Try each one yourself before tapping "Show solution". Active recall > rereading.

Q1EASY· Concept
Find 4.75 + 6.8.
Show solution
11.55.
Q2EASY· Concept
Find 20 - 3.65.
Show solution
16.35.
Q3MEDIUM· Application
Find 2.5 x 0.4.
Show solution
1.0 or 1.
Q4MEDIUM· Application
Find 8.4 / 0.7.
Show solution
12.
Q5MEDIUM· Application
A ribbon of 12.5 m is cut into 5 equal pieces. Length of each?
Show solution
2.5 m.
Q6HARD· Explain
Why is estimation important in decimal multiplication?
Show solution
It helps place the decimal correctly.

5-minute revision

The whole chapter, distilled. Read this the night before the exam.

  • Another Peek Beyond the Point belongs to the current Class 7 Ganita Prakash Mathematics sequence.
  • Key themes: decimal operations, decimal multiplication, decimal division, estimation.
  • Decimal addition: Align decimal points
  • Multiply by 10, 100, 1000: Digits shift left in place value; decimal point appears to move right
  • Divide by 10, 100, 1000: Digits shift right in place value; decimal point appears to move left
  • Always show steps for partial marks.

CBSE marks blueprint

Where the marks come from in this chapter — so you can plan your prep.

Typical chapter weightage: 6-10 marks, depending on school paper design

Question typeMarks eachTypical countWhat it tests
Very Short11-3Definitions, quick facts, one-step calculations
Short Answer2-31-2Step-by-step procedures and examples
Activity / Competency3-50-1Reasoning, diagrams, data, construction, or word problem
Prep strategy
  • Understand the concept before memorising the rule
  • Practise the worked examples again without help
  • Redo the activity or draw its diagram
  • Check every answer using estimation, reverse operation, substitution, or a diagram

Where this shows up in the real world

This chapter isn't just an exam topic — it lives in the world around you.

decimal operations

Useful for daily-life calculations, school activities, data interpretation, and logical reasoning.

decimal multiplication

Builds foundation for higher Class 8 and Class 9 Mathematics.

Exam strategy

Battle-tested tips from teachers and toppers for this chapter.

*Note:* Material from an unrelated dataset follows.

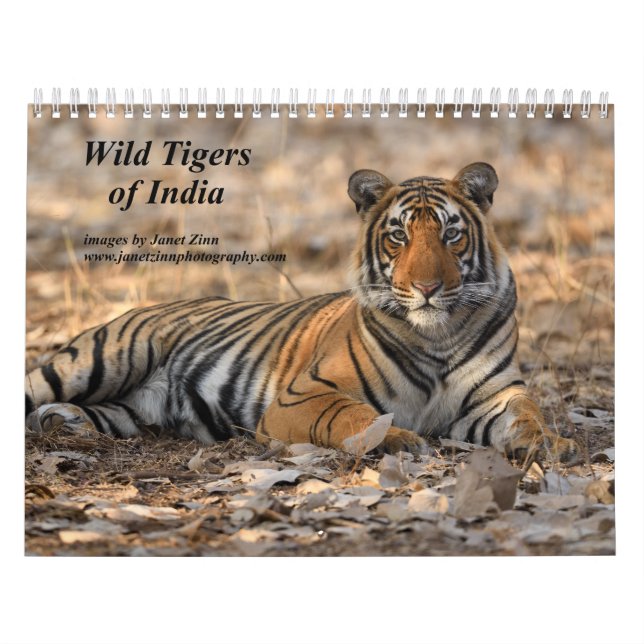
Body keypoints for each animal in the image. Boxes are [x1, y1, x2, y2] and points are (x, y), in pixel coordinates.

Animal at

  1. Write the formula or rule before substituting values
  2. Show working steps for partial marks
  3. Use diagrams, number lines, grids, tables, or constructions where useful
  4. Check whether the result is reasonable before finalising

Going beyond the textbook

For olympiad aspirants and curious learners — topics that build on this chapter.

  • Create a puzzle based on Another Peek Beyond the Point and solve it in two different ways.
  • Look for a pattern, test it with examples, and explain why it works.

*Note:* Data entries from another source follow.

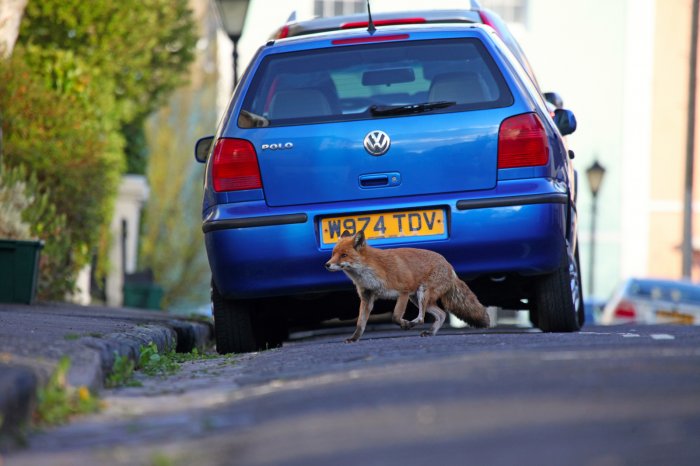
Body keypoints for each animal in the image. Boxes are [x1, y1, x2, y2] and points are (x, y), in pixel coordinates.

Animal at [326, 230, 490, 342]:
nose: (326, 265)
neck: (370, 272)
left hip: (421, 294)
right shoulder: (367, 298)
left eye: (344, 255)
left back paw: (411, 325)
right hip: (417, 299)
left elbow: (395, 317)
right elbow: (360, 323)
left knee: (422, 318)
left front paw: (404, 323)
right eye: (333, 254)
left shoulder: (403, 291)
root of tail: (449, 265)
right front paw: (354, 338)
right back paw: (430, 332)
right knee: (441, 314)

Where else this chapter is tested

CBSE board isn't the only one — other exams test this chapter too.

CBSE Class 7 School ExamHigh
Class 7 Maths OlympiadMedium
NMMS / Foundation reasoningMedium

Questions students ask

The real ones — pulled from the Q&A community and tutor sessions.

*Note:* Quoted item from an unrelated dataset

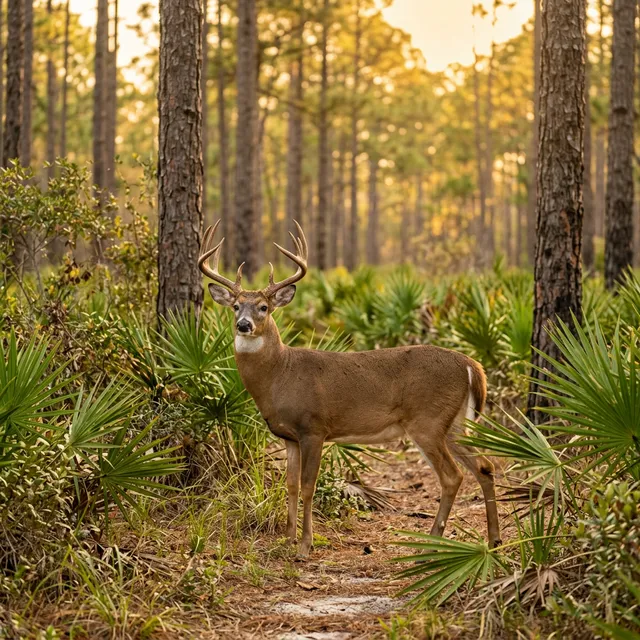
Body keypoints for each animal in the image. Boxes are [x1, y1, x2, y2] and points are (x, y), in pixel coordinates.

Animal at [198, 221, 501, 557]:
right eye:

Yes. It is included in the 2026-27 Class 7 Mathematics sequence for NCERT Ganita Prakash.

Read the core ideas, solve the worked examples again, correct the common mistakes, and then attempt the practice set without looking at the answer key.
Verified by the tuition.in editorial team
Last reviewed on 20 May 2026. Written and reviewed by subject-matter experts — read about our process.